Mouse or Fairy Doors Spring Up in Alameda

Mouse or Fairy Doors Spring Up in Alameda

PHOTO BY ARIEL NAVA

The enchanting doors are proliferating in unusual places in Alameda.


An anonymous Bay Farm dad starts an urban art movement of tiny doors hitting the curbs, trees, and public spaces on the Island and spreads a little whimsy.

When I emailed the creator of mows510, an Instagram account featuring dozens of pictures of mini, ground-level, hand-painted doors, I imagined that when we set up an interview for the next day, the voice on the phone would be female. And young.

Because, you know, the objects in question, made and distributed by Mows510, are 4-by-3-inch doors made of plaster of Paris, often brightly painted and often playfully themed (penguins, Hello Kitty, Pac-Man, Santa). The doors are glued to curbs, walls, and poles around Alameda. Each one comes with a 2.5-by-3-inch window and proportional doormat.

Turns out, though, that Mows510 is a Bay Farm father of three in his 50s, a tech worker with a master’s degree in computer science who prefers to remain anonymous. His passion for street art developed over the years. His day job takes him often to London and Paris, where he began noticing and photographing the likes of Invader, a street artist whose mosaic tile space “invaders” have been installed on buildings in 65 cities, and London’s CityzenKane, who affixes his elaborate ceramic sculptures to the city’s walls.

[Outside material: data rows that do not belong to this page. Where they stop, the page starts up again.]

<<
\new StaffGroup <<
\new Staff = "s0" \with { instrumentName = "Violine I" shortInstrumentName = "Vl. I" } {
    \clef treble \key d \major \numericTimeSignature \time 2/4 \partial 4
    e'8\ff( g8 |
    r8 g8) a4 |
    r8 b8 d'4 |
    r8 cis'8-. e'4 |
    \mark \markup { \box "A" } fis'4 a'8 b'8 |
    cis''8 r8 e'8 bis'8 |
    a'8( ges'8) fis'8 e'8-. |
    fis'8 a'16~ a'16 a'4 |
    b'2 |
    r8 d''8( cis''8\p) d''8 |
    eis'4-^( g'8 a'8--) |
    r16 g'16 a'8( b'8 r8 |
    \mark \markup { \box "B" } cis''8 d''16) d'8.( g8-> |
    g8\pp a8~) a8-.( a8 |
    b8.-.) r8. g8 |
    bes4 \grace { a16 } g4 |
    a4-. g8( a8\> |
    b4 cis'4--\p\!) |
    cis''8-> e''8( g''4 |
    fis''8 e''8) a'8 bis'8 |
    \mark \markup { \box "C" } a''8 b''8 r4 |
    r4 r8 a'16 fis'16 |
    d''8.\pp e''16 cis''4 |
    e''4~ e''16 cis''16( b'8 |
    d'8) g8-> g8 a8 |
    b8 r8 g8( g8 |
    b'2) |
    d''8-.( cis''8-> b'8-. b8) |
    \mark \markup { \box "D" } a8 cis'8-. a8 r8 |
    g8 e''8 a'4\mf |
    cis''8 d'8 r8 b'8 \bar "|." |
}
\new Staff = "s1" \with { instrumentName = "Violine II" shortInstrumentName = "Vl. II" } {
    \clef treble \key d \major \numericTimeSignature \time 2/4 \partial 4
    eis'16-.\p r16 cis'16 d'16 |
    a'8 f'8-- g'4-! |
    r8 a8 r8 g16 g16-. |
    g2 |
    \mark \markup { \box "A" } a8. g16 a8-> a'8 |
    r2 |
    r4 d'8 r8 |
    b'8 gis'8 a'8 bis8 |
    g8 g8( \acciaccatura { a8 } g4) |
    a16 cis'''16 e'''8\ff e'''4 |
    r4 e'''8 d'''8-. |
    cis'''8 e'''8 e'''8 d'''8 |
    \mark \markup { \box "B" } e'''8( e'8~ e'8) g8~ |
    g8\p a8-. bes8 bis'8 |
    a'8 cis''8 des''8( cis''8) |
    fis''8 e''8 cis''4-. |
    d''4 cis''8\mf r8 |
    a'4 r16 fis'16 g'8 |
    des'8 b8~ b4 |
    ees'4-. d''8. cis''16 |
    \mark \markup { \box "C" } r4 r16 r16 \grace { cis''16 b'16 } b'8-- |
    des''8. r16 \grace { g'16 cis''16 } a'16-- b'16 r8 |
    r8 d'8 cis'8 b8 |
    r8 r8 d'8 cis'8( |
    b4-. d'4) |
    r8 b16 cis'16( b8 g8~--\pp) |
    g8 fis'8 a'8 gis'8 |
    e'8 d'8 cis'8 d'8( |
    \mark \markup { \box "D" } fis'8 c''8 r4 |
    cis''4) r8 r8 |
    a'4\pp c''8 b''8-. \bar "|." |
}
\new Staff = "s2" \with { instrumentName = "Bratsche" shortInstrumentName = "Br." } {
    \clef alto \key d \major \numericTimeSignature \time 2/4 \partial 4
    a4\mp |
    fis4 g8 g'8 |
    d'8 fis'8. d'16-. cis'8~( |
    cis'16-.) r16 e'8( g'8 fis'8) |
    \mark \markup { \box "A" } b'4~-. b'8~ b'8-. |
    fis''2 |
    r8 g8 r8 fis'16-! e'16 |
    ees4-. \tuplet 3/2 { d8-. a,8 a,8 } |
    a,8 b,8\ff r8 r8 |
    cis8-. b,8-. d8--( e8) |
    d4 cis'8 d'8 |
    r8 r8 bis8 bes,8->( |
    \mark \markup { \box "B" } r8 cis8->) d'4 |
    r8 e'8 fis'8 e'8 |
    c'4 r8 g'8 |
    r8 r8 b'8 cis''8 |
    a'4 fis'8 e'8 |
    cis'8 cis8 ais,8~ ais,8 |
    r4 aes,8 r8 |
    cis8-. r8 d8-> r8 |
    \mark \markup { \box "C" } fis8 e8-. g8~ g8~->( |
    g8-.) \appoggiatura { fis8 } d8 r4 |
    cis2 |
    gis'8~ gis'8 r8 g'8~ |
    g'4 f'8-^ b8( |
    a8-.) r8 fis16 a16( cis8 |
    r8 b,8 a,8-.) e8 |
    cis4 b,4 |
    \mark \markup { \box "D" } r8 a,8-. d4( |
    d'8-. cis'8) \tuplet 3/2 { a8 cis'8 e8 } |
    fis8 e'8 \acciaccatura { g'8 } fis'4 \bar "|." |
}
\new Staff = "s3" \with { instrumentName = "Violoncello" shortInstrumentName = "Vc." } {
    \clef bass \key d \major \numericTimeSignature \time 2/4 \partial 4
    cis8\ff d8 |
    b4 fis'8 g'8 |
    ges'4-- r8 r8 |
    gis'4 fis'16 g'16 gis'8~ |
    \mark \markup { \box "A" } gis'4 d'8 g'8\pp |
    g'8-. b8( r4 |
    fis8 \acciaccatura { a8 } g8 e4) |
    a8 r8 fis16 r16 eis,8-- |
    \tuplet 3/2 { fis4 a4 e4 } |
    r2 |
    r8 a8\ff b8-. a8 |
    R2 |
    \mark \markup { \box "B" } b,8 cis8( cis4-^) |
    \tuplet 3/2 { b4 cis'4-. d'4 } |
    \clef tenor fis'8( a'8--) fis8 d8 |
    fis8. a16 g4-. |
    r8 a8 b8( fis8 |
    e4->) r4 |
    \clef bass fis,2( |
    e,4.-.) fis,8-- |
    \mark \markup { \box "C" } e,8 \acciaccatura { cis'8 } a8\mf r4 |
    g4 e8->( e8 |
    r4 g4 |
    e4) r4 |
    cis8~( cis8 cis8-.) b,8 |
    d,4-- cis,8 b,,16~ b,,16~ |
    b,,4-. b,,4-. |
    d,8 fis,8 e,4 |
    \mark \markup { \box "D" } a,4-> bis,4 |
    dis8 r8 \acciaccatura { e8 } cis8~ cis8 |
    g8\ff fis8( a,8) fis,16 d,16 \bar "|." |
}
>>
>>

“I got to the point where I couldn’t just watch,” Mows said. “I wanted to participate.” So he set to thinking what sort of project would be a good fit for Alameda, his home of the last 13 years. He knew he wanted it to be small, appealing, and accessible. “I became obsessed with the door, but I had to work it out in my head first: How I was going to build the model? What process was I going to use?”

In early November 2015, Mows (for mouse—because he thinks of his doors as mouse doors, even though other people seem to consider them fairy doors) began to produce the small doors in his home, working on his dining room table, and aiming for five a week. His first molds were out of liquid latex, but they took a long time to set, so he tapped YouTube for ideas and began working with silicone.

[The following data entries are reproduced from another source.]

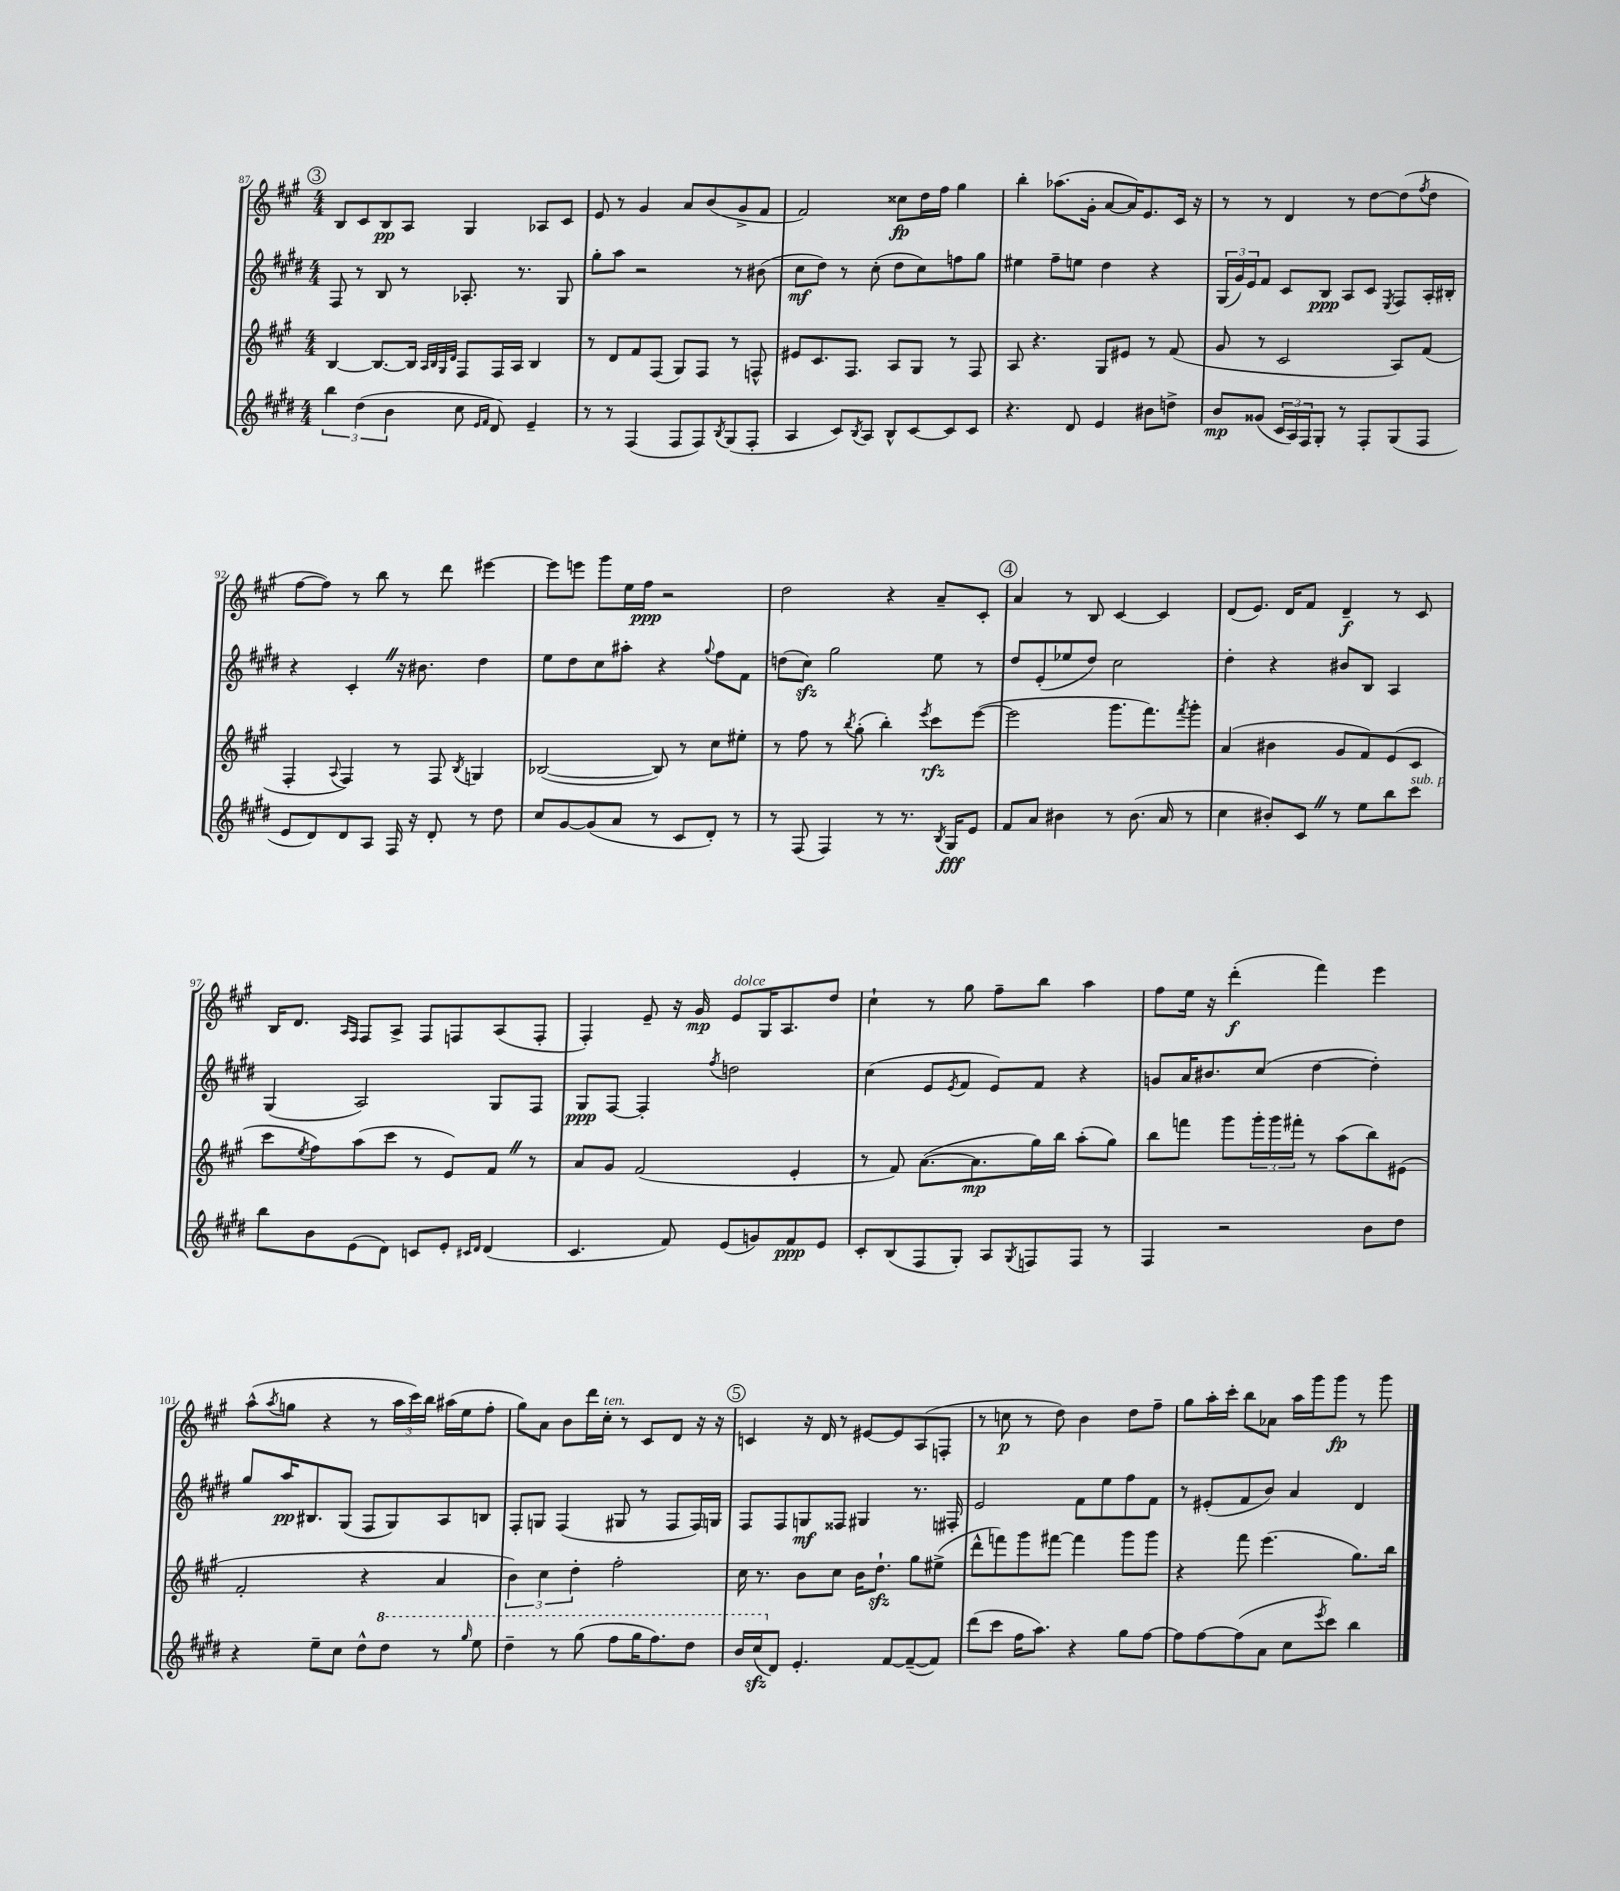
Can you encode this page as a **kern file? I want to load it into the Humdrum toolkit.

**kern	**kern	**kern	**kern
*staff4	*staff3	*staff2	*staff1
*clefG2	*clefG2	*clefG2	*clefG2
*k[f#c#g#d#]	*k[f#c#g#]	*k[f#c#g#d#]	*k[f#c#g#]
*M4/4	*M4/4	*M4/4	*M4/4
6bb\	[4B/	8F#/	8B/L
.	.	8r	8c#/
(6dd#\	.	.	.
.	8.B/_L	8B/	8B/
6b\	.	.	.
.	.	8r	8A/J
.	16B/]Jk	.	.
.	32qqA/LLL	.	.
.	32qqB/	.	.
.	32qqG#/	.	.
.	32qqd/JJJ	.	.
8cc#\	8F#/L	8.A-'/	4G#/
16qqe/LL	.	.	.
16qqf#/JJ	.	.	.
8d#/)	16F#/L	.	.
.	16A/JJ	8.r	.
4e~/	4B/	.	8A-/L
.	.	8G#/	8c#/J
=	=	=	=
8r	8r	8gg#'\L	8e/
8r	8d/L	8aa\J	8r
(4F#/	8f#/	2r	4g#/
.	(8F#/J	.	.
8F#/L	8G#/L)	.	8a/L
8F#/)	8F#/J	.	(8b/
8qB/	.	.	.
(8G#/	8r	8r	8g#^/
8F#'/J	8F^^/	(8b#\	8f#/J
=	=	=	=
4A/	8e#/L	8cc#\L	2f#/)
.	8.c#/	8dd#\J)	.
8c#/L)	.	8r	.
.	8.F#/J	.	.
8qB/	.	.	.
8A/J	.	(8cc#'\	.
8B^^/L	8A/L	8dd#\L	8cc##\L
[8c#/	8G#/J	8cc#\)	16dd\L
.	.	.	16ff#\JJ
8c#/]	8r	8ff\	4gg#\
8c#/J	8F#/	8gg#\J	.
=	=	=	=
4.r	8A/	4ee#\	4bb'\
.	4.r	.	.
.	.	8ff#~\L	(8.aa-\L
8d#/	.	8ee\J	.
.	.	.	16g#'\Jk
4e/	8G#/L	4dd#\	[8a/L
.	8e#/J	.	16a/]K)
.	.	.	8.e/
8b#\L	8r	4r	.
8dd^\J	(8f#/	.	16c#/Jk
.	.	.	16r
=	=	=	=
8b/L	8g#/	(24G#/LL	8r
.	.	24g#/)	.
.	.	24e/J	.
(8g##/J	8r	8f#/J	8r
24c#/LL	2c#/	8c#/L	4d/
24A/)	.	.	.
24F#/J	.	.	.
8G#'/J	.	8B/J	.
8r	.	8A/L	8r
8F#'/L	.	8c#/J	[8dd\L
.	.	8qE/	.
(8G#/	8A/L)	8F#/L	(8dd\]
.	.	.	8qff#/
8F#/J	(8f#/J	16A'/L	8dd\J
.	.	16B#'/JJ	.
=	=	=	=
8e/L	4F#'/	4r	[8ff#\L
8d#/)	.	.	8ff#\]J)
.	8qqA/	.	.
8d#/	4F#/)	4c#'/	8r
8A/J	.	.	8bb\
16F#/	8r	16r	8r
16r	.	8.b#\	.
8d#'/	8F#/	.	8ddd\
.	8qB/	.	.
8r	4G/	4dd#\	[4eee#\
8dd#\	.	.	.
=	=	=	=
8cc#/L	([2B-/	8ee\L	8eee#\]L
[8g#/	.	8dd#\	8eee\J
(8g#/]	.	8cc#\	8ggg#\L
8a/J	.	8aa#'\J	16ee\L
.	.	.	16ff#\JJ
8r	8B-/])	4r	2r
8c#/L	8r	.	.
.	.	8qqgg#/	.
8d#'/J)	8cc#\L	8ff#\L	.
8r	8ee#'\J	8f#\J	.
=	=	=	=
8r	8r	(8dd\L	2dd\
(8F#/	8ff#\	8cc#\J)	.
4F#/)	8r	2gg#\	.
.	8qbb/	.	.
.	(8gg#'\	.	.
8r	4bb'\)	.	4r
8.r	.	.	.
.	8qeee/	.	.
.	8ccc#\L	8ee\	8a~/L
8qB/	.	.	.
16G#/LK	.	.	.
8e/J	([8eee\J	8r	8c#'/J
=	=	=	=
8f#/L	2eee\]	8dd#/L	4a/
8a/J	.	(8e'/	.
4b#\	.	8ee-/	8r
.	.	8dd#/J)	8B/
8r	8.ggg#\L	2cc#\	[4c#/
(8.b#\	.	.	.
.	8.fff#\)	.	.
.	.	.	4c#/]
16a/	.	.	.
.	8qfff#/	.	.
8r	8ggg#'\J	.	.
=	=	=	=
4cc#\	(4a/	4dd#'\	(8d/L
.	.	.	8.e/J)
8b#'/L)	4b#\	4r	.
.	.	.	16d/LK
8c#/J	.	.	8f#/J
8r	8g#/L	8b#/L	4d~/
8ee\L	8f#/)	8B/J	.
8bb\	(8e/	4A/	8r
8ccc#\J	8c#/J	.	8c#/
=	=	=	=
8bb\L	8ccc#\L	(4G#/	16B/LK
.	.	.	8.d/J
.	8qee/	.	.
8b\	8ff#\)	.	.
.	.	.	16qqA/LL
.	.	.	16qqF#/JJ
(8e\	(8aa\	2A/)	8F#/L
8d#\J)	8ccc#\J	.	8A^/J
8c/L	8r	.	8F#/L
8e'/J	8e/L)	.	8F/
16qqc#/LL	.	.	.
16qqd#/JJ	.	.	.
(4d#/	8f#/J	8G#/L	(8A/
.	8r	8F#/J	8F'/J
=	=	=	=
4.c#/	8a/L	8G#/L	4F#'/)
.	8g#/J	[8F#/J	.
.	(2f#/	4F#'/]	8e~/
8f#/)	.	.	16r
.	.	.	16g#/
.	.	8qff#/	.
(8e/L	.	2dd\	8e/L
8g/)	.	.	16G#/K
.	.	.	8.A/
8f#/	4e'/	.	.
8e/J	.	.	8dd/J
=	=	=	=
8c#'/L	8r	(4cc#\	4cc#`\
(8B/	8f#/)	.	.
8F#/	([8.a\L	8e/L	8r
.	.	8qe/	.
8G#'/J)	.	8f#/J	8gg#\
.	8.a\]	.	.
8A/L	.	8e/L)	8ff#~\L
8qG#/	.	.	.
8F/	16gg#\L)	8f#/J	8bb\J
.	16bb\JJ	.	.
8F/J	(8aa'\L	4r	4aa\
8r	8gg#\J)	.	.
=	=	=	=
4F#/	8bb\L	8g/L	8ff#\L
.	8fff\J	16a/K	16ee\Jk
.	.	8.b#/	16r
2r	8ggg#\L	.	(4ddd'\
.	24ggg#'\L	(8cc#/J	.
.	24ggg#\	.	.
.	24fff#'\JJ	.	.
.	8r	[4dd#\	4fff#\)
.	(8aa\L	.	.
8b\L	8bb\)	4dd#'\])	4eee\
8dd#\J	(8e#\J	.	.
=	=	=	=
4r	2f#'/	8gg#/L	(8aa^^\L
.	.	.	8qaa/
.	.	16aa/K	8gg\J
.	.	8.B#/	.
8ee~\L	.	.	4r
8cc#\J	.	(8G#/J	.
8dd#^^\L	4r	8F#/L	8r
8ddd#\J	.	8G#/)	24aa\LL
.	.	.	24ccc#\)
.	.	.	24bb\JJ
8r	4a/	8A/	(16aa#\LL
.	.	.	16ee\J
16qqggg#/	.	.	.
8eee\	.	8B/J	8ff#'\J
=	=	=	=
4ddd#~\	6b\)	8F#'/L	8gg#\L)
.	.	8G/J	8a\J
.	6cc#\	.	.
8r	.	(4F#/	8b\L
.	6dd'\	.	.
(8ggg#\	.	.	16ddd\L
.	.	.	16cc#'\JJ
8fff#\L	2ff#'\	8G#/	8r
16ggg#\K	.	8r	8c#/L
8.fff#\)	.	.	.
.	.	8F#/L	8d/J
8ddd#\J	.	16F#/L)	16r
.	.	16G/JJ	16r
=	=	=	=
16bb/LL	16cc#\	8F#/L	4c/
(16ccc#/J	8.r	.	.
8d#/J)	.	8F#/	.
4.e'/	8b\L	8G/	16r
.	.	.	16d/
.	8cc#\J	8F##/J	8r
.	16b\LK	4G#/	[8e#/L
.	8.dd`\J	.	.
[8f#/L	.	.	8e#/]
(8f#~/_	8gg#\L	8.r	(8A/
8f#/]J)	(8ee#^\J	.	8F'/J
.	.	16F#'/	.
=	=	=	=
(8ddd#\L	8ddd^^\L	2e/	8r
8ccc#\J	8fff\)	.	8cc\
16ff#\LK	8ggg#\	.	8r
8.aa\J)	.	.	.
.	[8fff#\J	.	8dd\)
4r	4fff#\]	8f#\L	4b\
.	.	8ee\	.
8gg#\L	8ggg#\L	8ff#\	8dd\L
[8ff#\J	8ggg#\J	8f#\J	8ff#~\J
=	=	=	=
8ff#\]L	4r	8r	8gg#\L
[8ff#\	.	(8e#'/L	16aa'\L
.	.	.	16ccc#'\JJ
(8ff#\]	8fff#\	8f#/	8bb\L
8a\J	(4.eee\	8b/J)	8a-\J
8cc#\L	.	4a/	16aa\LL
.	.	.	16ggg#\J
8qeee/	.	.	.
8ccc#\J)	.	.	8ggg#\J
4bb\	8.gg#\L)	4d#/	8r
.	.	.	8ggg#\
.	16bb\Jk	.	.
==	==	==	==
*-	*-	*-	*-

And so there is a silver-and-black Oakland Raiders-themed door near the team’s headquarters; a southwestern-themed door, in honor of a Brisbane-based attached street artist who goes by the name @cactivistgreen and whose trademark works are potted cactuses; a Target-themed door near Target, and a Starbucks-themed one near the Nob Hill Shopping center coffee shop.

In early February, Alameda’s tiny door trendlet was taking off, with at least two groups posting pictures of their own door-making parties on the newly formed Alameda Island Fairy Doors Facebook page and someone else creating a guide map to the locations of all the doors. Two other Facebook groups, Alameda Peeps and What’s Happening Alameda?, have been rich with door sightings and also grumblings about fairy door damage.

“I thought I was doing this all by myself,” said Mows, who had at the end of January installed 47 doors, most of them in Alameda, but a smattering across the bridge in Jingletown. “I have been surprised by how many people are embracing the idea. I love the fact that children are involved in creating some of these doors. The more we can get them involved in making art as a daily part of their life, the more likely they are to make it a lifelong habit. How can that be a bad thing? “

Mows said he enjoys it when he sees people getting joy out of Alameda’s small doors. “There is one at the corner of Oak and Encinal, and I’ve walked past it and seen little kids all squatted around it, and that keeps me going.”